Wage Basics
Tips 102 – The Racist History
When Congress debated the Fair Labor Standards Act, which created the first federal minimum wage, in the late 1930s, Southern Democrats refused to accept legislation that would put in place a wage floor for African Americans. Texas Representative Martin Dies succinctly stated his colleagues’ position as, “you cannot prescribe the same wages for the black man as the white man.”
To ease these concerns, the bill that Congress eventually passed included exceptions for occupations with a significantly African American labor force, like agriculture and domestic labor. The legislation did not address tipped workers at all, which left the Supreme Court to later allow employers to count their workers’ tips as wages when determining whether they were paid the minimum wage.

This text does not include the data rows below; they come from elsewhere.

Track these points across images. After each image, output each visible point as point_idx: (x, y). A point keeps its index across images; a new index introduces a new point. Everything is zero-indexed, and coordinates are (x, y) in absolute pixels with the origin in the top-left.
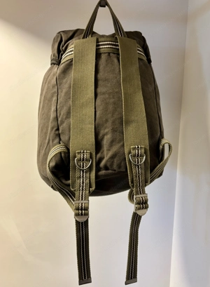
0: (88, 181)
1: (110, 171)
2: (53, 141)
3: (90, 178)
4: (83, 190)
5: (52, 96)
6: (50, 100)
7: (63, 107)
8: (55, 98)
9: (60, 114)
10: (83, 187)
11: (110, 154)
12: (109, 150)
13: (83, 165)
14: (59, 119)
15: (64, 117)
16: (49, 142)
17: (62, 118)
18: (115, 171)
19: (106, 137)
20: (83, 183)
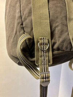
0: (47, 58)
1: (60, 51)
2: (19, 32)
3: (48, 57)
4: (44, 64)
5: (16, 4)
6: (14, 7)
7: (25, 9)
8: (18, 4)
9: (23, 14)
10: (44, 62)
11: (61, 40)
12: (60, 37)
13: (44, 48)
14: (23, 18)
15: (27, 15)
16: (16, 33)
17: (25, 17)
18: (64, 51)
19: (57, 29)
20: (44, 60)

Pre-Civil War Americans frowned on the practice of tipping, seeing it as an aristocratic practice that was fundamentally at odds with the American ideal of equality and democracy. In the wake of the Civil War, however, the practice grew in popularity as restaurant owners and rail operators discovered they could use it to employ newly freed African Americans without actually paying them any wages. The deeply-seated racial origins of the tipping system weren’t so well hidden in those days – it was widely and openly considered to be a system primarily for African Americans. One journalist in the early 20th century once wrote, “one expects… Negroes [to] take tips… it is a token of their inferiority. But to give money to a white man was embarrassing to me.”

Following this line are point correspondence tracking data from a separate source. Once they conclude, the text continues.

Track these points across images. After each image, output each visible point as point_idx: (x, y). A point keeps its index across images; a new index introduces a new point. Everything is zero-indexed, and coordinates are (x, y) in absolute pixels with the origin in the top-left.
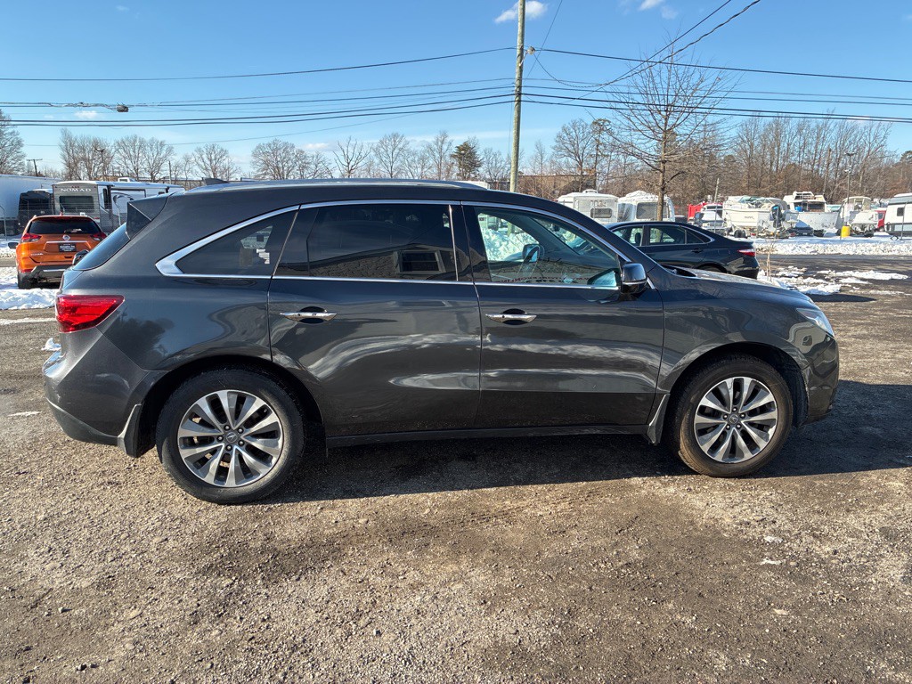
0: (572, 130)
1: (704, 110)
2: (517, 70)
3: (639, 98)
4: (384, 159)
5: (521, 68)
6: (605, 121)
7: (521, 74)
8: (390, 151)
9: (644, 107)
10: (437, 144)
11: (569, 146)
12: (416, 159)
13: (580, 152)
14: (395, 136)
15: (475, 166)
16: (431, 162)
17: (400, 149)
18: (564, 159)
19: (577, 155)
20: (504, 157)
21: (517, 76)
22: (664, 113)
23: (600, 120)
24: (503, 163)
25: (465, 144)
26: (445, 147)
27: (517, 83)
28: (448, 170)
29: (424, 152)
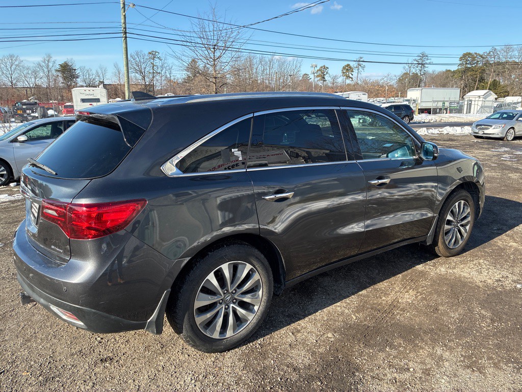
0: (136, 57)
1: (235, 49)
2: (122, 17)
3: (199, 41)
4: (5, 72)
5: (125, 16)
6: (156, 52)
7: (125, 20)
8: (8, 67)
9: (202, 46)
10: (44, 62)
11: (135, 67)
12: (30, 72)
13: (143, 71)
14: (12, 56)
15: (74, 78)
16: (42, 74)
17: (17, 65)
18: (134, 74)
19: (141, 72)
20: (94, 72)
21: (123, 21)
22: (213, 50)
23: (153, 51)
24: (94, 76)
25: (65, 63)
26: (51, 64)
27: (123, 25)
28: (55, 80)
29: (35, 68)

The legacy of this racist practice continues to hurt minority populations across America. Almost 40 percent of tipped workers are people of color, with women of color and immigrants in particular overrepresented among tipped workers. Among tipped workers, the poverty rate for people of color is higher than that of white people who work for tips – 17 percent versus 14 percent. Ending the separate treatment these workers receive from their employers and the government isn’t just an economic issue, it’s a racial justice issue as well.